International Association
for Cryptologic Research

CryptoDB

Felix Rohrbach

Publications

Year
Venue
Title
2023
TCC
Searching for ELFs in the Cryptographic Forest
Marc Fischlin Felix Rohrbach
Extremely Lossy Functions (ELFs) are families of functions that, depending on the choice during key generation, either operate in injective mode or instead have only a polynomial image size. The choice of the mode is indistinguishable to an outsider. ELFs were introduced by Zhandry (Crypto 2016) and have been shown to be very useful in replacing random oracles in a number of applications. One open question is to determine the minimal assumption needed to instantiate ELFs. While all constructions of ELFs depend on some form of exponentially-secure public-key primitive, it was conjectured that exponentially-secure secret-key primitives, such as one-way functions, hash functions or one-way product functions, might be sufficient to build ELFs. In this work we answer this conjecture mostly negative: We show that no primitive, which can be derived from a random oracle (which includes all secret-key primitives mentioned above), is enough to construct even moderately lossy functions in a black-box manner. However, we also show that (extremely) lossy functions themselves do not imply public-key cryptography, leaving open the option to build ELFs from some intermediate primitive between the classical categories of secret-key and public-key cryptography.
2021
PKC
Single-to-Multi-Theorem Transformations for Non-Interactive Statistical Zero-Knowledge 📺
Marc Fischlin Felix Rohrbach
Non-interactive zero-knowledge proofs or arguments allow a prover to show validity of a statement without further interaction. For non-trivial statements such protocols require a setup assumption in form of a common random or reference string (CRS). Generally, the CRS can only be used for one statement (single-theorem zero-knowledge) such that a fresh CRS would need to be generated for each proof. Fortunately, Feige, Lapidot and Shamir (FOCS 1990) presented a transformation for any non-interactive zero-knowledge proof system that allows the CRS to be reused any polynomial number of times (multi-theorem zero-knowledge). This FLS transformation, however, is only known to work for either computational zero-knowledge or requires a structured, non-uniform common reference string. In this paper we present FLS-like transformations that work for non-interactive statistical zero-knowledge arguments in the common random string model. They allow to go from single-theorem to multi-theorem zero-knowledge and also preserve soundness, for both properties in the adaptive and non-adaptive case. Our first transformation is based on the general assumption that one-way permutations exist, while our second transformation uses lattice-based assumptions. Additionally, we define different possible soundness notions for non-interactive arguments and discuss their relationships.
2021
TCC
On Derandomizing Yao’s Weak-to-Strong OWF Construction 📺
The celebrated result of Yao (Yao, FOCS'82) shows that concatenating n · p(n) copies of a weak one-way function f which can be inverted with probability 1 - 1/p(n) suffices to construct a strong one-way function g, showing that weak and strong one-way functions are black-box equivalent. This direct product theorem for hardness amplification of one-way functions has been very influential. However, the construction of Yao has severe efficiency limitations; in particular, it is not security-preserving (the input to g needs to be much larger than the input to f). Understanding whether this is inherent is an intriguing and long-standing open question. In this work, we explore necessary features of constructions which achieve short input length by proving the following: for any direct product construction of strong OWF g from a weak OWF f, which can be inverted with probability 1-1/p(n), the input size of g must grow as Omega(p(n)). By direct product construction, we refer to any construction with the following structure: the construction g executes some arbitrary pre-processing function (independent of f) on its input, obtaining a vector (y_1 ,··· ,y_l ), and outputs f(y_1),··· ,f(y_l).
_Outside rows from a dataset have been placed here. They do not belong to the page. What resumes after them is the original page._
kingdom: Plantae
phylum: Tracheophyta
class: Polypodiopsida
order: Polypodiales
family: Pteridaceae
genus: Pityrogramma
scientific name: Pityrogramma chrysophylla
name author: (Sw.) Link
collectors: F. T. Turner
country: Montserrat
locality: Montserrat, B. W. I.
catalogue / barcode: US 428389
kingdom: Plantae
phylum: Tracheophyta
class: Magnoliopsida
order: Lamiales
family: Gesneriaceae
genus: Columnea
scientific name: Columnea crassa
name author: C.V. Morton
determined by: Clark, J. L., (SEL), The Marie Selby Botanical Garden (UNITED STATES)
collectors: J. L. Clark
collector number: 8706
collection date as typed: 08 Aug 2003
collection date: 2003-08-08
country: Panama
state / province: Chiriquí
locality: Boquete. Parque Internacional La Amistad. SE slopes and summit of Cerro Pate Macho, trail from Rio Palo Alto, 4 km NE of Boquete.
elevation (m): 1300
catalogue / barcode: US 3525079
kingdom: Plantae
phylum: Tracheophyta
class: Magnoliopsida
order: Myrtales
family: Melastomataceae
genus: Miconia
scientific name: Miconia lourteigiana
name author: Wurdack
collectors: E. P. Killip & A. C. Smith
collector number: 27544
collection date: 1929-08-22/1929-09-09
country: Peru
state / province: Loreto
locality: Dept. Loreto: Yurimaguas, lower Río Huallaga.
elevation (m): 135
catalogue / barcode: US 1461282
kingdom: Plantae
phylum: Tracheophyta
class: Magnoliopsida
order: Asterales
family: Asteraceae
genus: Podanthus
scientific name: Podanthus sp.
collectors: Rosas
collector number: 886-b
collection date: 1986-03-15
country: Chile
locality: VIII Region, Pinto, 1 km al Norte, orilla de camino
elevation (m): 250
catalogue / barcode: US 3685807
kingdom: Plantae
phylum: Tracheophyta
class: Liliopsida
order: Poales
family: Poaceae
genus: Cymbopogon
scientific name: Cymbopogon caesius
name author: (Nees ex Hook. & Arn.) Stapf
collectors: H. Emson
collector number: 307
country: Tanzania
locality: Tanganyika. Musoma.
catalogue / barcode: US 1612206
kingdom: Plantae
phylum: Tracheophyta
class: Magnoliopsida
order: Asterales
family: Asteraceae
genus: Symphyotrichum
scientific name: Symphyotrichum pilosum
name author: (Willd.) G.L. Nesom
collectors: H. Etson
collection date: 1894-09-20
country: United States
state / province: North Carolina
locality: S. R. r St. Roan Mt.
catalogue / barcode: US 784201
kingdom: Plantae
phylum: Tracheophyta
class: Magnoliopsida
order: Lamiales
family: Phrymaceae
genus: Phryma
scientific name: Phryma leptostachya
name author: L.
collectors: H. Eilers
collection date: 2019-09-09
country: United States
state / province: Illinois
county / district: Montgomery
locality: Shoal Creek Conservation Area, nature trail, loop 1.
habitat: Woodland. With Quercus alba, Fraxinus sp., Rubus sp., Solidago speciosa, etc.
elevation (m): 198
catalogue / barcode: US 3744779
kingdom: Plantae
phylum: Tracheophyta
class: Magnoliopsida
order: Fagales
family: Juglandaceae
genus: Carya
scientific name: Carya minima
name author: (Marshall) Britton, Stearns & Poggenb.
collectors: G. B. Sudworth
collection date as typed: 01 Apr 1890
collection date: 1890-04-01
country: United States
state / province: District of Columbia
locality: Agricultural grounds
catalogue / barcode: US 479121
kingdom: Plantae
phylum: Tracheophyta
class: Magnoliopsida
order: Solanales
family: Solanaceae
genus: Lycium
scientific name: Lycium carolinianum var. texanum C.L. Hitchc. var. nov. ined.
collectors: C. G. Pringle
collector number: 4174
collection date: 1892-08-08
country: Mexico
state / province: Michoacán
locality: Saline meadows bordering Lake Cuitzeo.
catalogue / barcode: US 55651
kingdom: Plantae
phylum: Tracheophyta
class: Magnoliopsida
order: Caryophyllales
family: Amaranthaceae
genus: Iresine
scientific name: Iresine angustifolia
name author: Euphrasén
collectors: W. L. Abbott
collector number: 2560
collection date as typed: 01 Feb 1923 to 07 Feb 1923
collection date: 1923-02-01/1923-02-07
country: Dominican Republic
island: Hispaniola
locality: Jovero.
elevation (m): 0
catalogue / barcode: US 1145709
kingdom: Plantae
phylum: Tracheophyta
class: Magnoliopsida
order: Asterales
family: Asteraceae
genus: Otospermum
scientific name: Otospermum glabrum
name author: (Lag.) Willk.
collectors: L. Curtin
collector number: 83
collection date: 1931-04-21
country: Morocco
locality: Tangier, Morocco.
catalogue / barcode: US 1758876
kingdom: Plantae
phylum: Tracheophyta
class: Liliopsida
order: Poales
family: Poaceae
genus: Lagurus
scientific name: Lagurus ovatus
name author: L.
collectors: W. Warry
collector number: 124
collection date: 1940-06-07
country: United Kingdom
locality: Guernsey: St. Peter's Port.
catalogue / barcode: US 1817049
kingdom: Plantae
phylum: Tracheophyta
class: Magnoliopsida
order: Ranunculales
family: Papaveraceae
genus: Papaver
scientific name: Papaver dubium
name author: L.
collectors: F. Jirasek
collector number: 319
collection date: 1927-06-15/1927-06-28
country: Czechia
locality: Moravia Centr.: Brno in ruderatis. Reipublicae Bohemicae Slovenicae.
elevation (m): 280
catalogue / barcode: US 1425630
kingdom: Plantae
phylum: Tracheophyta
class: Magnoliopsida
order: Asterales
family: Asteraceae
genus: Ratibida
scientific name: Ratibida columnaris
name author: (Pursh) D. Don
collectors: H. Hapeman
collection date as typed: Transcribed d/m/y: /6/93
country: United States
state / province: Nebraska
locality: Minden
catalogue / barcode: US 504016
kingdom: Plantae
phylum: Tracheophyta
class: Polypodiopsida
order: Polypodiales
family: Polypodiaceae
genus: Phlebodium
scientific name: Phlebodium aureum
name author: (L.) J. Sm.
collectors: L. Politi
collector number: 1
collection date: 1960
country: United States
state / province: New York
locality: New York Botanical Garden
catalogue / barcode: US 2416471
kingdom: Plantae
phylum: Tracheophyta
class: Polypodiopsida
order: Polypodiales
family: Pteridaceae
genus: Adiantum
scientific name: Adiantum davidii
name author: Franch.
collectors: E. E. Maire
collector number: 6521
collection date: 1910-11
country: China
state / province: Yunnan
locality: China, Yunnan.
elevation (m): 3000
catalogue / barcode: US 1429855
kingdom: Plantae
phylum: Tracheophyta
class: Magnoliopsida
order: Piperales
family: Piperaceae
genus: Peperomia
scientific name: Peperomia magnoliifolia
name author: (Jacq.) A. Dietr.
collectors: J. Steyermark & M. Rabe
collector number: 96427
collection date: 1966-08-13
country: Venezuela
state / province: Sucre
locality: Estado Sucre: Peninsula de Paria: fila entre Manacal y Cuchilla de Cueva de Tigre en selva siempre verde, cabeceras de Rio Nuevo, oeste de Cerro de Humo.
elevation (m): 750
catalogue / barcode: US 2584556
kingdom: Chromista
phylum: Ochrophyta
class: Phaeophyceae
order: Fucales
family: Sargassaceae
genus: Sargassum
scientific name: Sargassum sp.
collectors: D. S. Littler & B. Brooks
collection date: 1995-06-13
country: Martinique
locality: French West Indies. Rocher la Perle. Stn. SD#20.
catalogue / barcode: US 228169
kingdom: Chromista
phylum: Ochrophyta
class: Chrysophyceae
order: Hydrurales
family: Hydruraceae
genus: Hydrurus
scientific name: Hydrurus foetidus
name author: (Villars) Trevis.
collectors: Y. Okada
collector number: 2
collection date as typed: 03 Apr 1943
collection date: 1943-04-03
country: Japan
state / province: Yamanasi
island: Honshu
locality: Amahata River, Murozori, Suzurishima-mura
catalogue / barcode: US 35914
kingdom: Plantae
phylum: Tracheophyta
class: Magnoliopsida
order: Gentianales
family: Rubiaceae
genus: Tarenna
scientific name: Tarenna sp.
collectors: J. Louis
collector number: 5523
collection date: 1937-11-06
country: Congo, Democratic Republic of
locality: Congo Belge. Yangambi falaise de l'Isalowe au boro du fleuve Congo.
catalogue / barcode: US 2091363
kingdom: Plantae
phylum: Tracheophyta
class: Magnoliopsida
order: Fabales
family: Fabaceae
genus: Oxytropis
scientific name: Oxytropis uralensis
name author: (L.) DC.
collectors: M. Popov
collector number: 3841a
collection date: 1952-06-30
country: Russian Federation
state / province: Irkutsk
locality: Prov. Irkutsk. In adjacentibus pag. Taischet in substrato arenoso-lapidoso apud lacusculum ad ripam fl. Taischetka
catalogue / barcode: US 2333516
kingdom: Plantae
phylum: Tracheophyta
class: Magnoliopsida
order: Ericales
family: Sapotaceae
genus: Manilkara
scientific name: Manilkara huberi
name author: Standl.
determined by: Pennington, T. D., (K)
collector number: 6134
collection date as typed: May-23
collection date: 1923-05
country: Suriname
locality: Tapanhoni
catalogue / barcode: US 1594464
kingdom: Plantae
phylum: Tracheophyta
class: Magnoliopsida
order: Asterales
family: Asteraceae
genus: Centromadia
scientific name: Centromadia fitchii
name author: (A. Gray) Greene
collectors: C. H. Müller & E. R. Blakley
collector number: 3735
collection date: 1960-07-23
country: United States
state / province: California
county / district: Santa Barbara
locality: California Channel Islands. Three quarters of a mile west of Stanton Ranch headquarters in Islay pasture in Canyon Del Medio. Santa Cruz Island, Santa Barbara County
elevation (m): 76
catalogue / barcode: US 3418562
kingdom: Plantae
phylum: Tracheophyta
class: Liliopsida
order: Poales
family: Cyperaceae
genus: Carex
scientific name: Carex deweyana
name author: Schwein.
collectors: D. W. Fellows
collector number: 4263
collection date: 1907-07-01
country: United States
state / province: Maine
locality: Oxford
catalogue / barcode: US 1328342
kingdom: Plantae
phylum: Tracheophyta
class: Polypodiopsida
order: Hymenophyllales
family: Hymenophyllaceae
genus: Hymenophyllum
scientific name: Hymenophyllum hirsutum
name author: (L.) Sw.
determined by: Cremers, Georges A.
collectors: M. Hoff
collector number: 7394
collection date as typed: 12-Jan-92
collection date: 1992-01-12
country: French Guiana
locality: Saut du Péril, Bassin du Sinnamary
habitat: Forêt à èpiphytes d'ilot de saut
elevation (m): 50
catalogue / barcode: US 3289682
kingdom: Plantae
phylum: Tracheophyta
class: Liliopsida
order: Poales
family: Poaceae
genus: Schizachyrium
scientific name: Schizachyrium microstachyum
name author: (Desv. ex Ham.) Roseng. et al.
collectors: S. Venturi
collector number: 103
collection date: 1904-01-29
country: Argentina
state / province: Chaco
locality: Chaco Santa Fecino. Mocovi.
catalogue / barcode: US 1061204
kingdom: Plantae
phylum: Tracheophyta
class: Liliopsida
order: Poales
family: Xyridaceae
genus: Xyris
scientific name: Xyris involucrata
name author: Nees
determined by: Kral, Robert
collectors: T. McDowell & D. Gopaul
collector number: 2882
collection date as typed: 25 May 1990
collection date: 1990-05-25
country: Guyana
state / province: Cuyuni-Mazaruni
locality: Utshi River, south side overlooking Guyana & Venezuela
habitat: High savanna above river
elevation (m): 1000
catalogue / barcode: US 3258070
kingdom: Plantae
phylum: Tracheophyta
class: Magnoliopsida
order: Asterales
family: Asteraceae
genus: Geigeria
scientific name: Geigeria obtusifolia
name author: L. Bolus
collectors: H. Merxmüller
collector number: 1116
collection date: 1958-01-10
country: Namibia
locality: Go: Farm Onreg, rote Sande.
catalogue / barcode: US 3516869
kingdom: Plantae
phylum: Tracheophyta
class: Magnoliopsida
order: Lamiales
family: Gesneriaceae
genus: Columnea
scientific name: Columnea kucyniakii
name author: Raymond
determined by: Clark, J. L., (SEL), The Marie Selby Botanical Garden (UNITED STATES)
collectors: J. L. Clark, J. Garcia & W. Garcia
Note that Yao's construction is obtained by setting the pre-processing to be the identity. Our result generalizes to functions g with post-processing, as long as the post-processing function is not too lossy. Thus, in essence, any weak-to-strong hardness amplification must either (1) be very far from security-preserving, (2) use adaptivity, or (3) must be very far from a direct-product structure (in the sense of having a very lossy post-processing of the outputs of f). On a technical level, we use ideas from lower bounds for secret-sharing to prove the impossibility of derandomizing Yao in a black-box way. Our results are in line with Goldreich, Impagliazzo, Levin, Venkatesan, and Zuckerman (FOCS 1990) who derandomize Yao's construction for regular weak one-way functions by evaluating the OWF along a random walk on an expander graph---the construction is adaptive, since it alternates steps on the expander graph with evaluations of the weak one-way function.